If Mandino's suggested reading structure is followed, it would take about 10 months to read the book.

The instructions are to read Scroll I (Chapter 8) three times a day for thirty days straight. Only after completing the thirty days of reading Scroll I, should you continue to Scroll II (Chapter 9) and so forth through Scroll X (Chapter 17).

The book's philosophy
Mandino composed The Legend Of The Ten Scrolls. They are:

 Scroll I - I will Form Good Habits and Become their Slave
 Scroll II - Greet Each Day With Love In Your Heart
 Scroll III - I Will Persist Until I Succeed
 Scroll IV - I am Nature's Greatest Miracle
 Scroll V - Live Each Day as if it Were Your Last 
 Scroll VI - Master Your Emotions
 Scroll VII - The Power of Laughter 
 Scroll VIII - Multiply Your Value Every Day
 Scroll IX - All is Worthless Without Action
 Scroll X - Pray to God for Guidance
This is a book on the philosophy of life, and is not just applicable to being a great salesman.

His primary message was to "do it now".  In the marking of Scroll IX,  "I will act now" is written 18 times.  Actor Matthew McConaughey cited this book as having changed his life. The book is also recommended by Tariq Jameel, who says that the book should be read by everyone looking for success in his life.

Quotes
"You were not created for a life of idleness. You cannot eat from sunrise to sunset or drink or play or make love. Work is not your enemy but your friend. If all manners of labor were forbidden to thee you would fall to your knees and beg an early death."

To learn and master anything, one has to pay the price in time and concentration, until it becomes part of one’s personality and habit in living.

No other trade or profession has more opportunity for one to rise from poverty to great wealth than that of salesman.

Rewards are great if one succeeds but the rewards are great only because so few succeed.
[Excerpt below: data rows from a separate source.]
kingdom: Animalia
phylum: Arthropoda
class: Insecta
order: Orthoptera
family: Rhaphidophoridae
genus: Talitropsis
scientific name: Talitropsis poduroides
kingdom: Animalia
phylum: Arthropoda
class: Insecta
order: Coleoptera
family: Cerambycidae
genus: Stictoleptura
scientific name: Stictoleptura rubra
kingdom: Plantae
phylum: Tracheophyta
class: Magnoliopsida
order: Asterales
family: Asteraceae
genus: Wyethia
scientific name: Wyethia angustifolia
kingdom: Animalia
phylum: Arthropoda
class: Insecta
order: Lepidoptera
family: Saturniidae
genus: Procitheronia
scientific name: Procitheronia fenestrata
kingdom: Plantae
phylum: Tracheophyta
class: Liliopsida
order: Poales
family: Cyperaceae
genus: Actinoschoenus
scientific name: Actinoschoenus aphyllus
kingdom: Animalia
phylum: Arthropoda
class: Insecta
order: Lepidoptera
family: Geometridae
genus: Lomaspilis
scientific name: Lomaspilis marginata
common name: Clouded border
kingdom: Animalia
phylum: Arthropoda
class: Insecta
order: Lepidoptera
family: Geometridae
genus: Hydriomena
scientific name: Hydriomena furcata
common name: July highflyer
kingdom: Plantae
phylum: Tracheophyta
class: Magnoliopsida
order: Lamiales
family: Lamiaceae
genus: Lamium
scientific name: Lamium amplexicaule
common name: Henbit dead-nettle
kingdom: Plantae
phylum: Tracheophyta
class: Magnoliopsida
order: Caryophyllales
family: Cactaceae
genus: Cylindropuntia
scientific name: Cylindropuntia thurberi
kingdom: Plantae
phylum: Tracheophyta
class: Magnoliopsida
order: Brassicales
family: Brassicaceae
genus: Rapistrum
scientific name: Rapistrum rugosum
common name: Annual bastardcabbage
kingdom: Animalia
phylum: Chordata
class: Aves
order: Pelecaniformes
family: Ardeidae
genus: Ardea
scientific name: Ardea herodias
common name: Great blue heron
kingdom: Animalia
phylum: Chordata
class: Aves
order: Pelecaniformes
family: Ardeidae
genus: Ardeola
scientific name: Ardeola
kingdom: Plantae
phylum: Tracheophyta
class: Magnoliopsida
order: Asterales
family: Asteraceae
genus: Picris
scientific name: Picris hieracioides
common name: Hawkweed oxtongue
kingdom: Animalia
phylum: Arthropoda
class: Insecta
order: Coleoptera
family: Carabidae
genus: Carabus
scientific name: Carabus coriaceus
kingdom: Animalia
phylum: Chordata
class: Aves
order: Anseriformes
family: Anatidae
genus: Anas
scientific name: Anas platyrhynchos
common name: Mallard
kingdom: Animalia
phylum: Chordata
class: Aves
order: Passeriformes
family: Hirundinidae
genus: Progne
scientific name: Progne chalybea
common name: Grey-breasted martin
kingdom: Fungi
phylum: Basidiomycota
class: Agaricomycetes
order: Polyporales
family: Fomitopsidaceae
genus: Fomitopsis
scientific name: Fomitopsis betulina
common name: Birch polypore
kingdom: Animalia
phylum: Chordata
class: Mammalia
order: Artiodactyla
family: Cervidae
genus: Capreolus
Obstacles are necessary for success because in selling, as in all careers of importance, victory comes only after many struggles and countless defeats.

The Greatest Salesman in the World part two, the end of the story
This is a sequel to Mandino's 1967 bestselling book, published in 1988 and set forty years later than the first part; the main character Hafid is in a sad state, mourning the loss of his wife, Lisha. The story starts years into Hafid’s seclusion, when a dream convinces him to see a stranger that turns up on his doorstep and pulls Hafid out of retirement to embark on a new adventure: a speaking tour to enlighten others about the principles enclosed in The Ten Scrolls.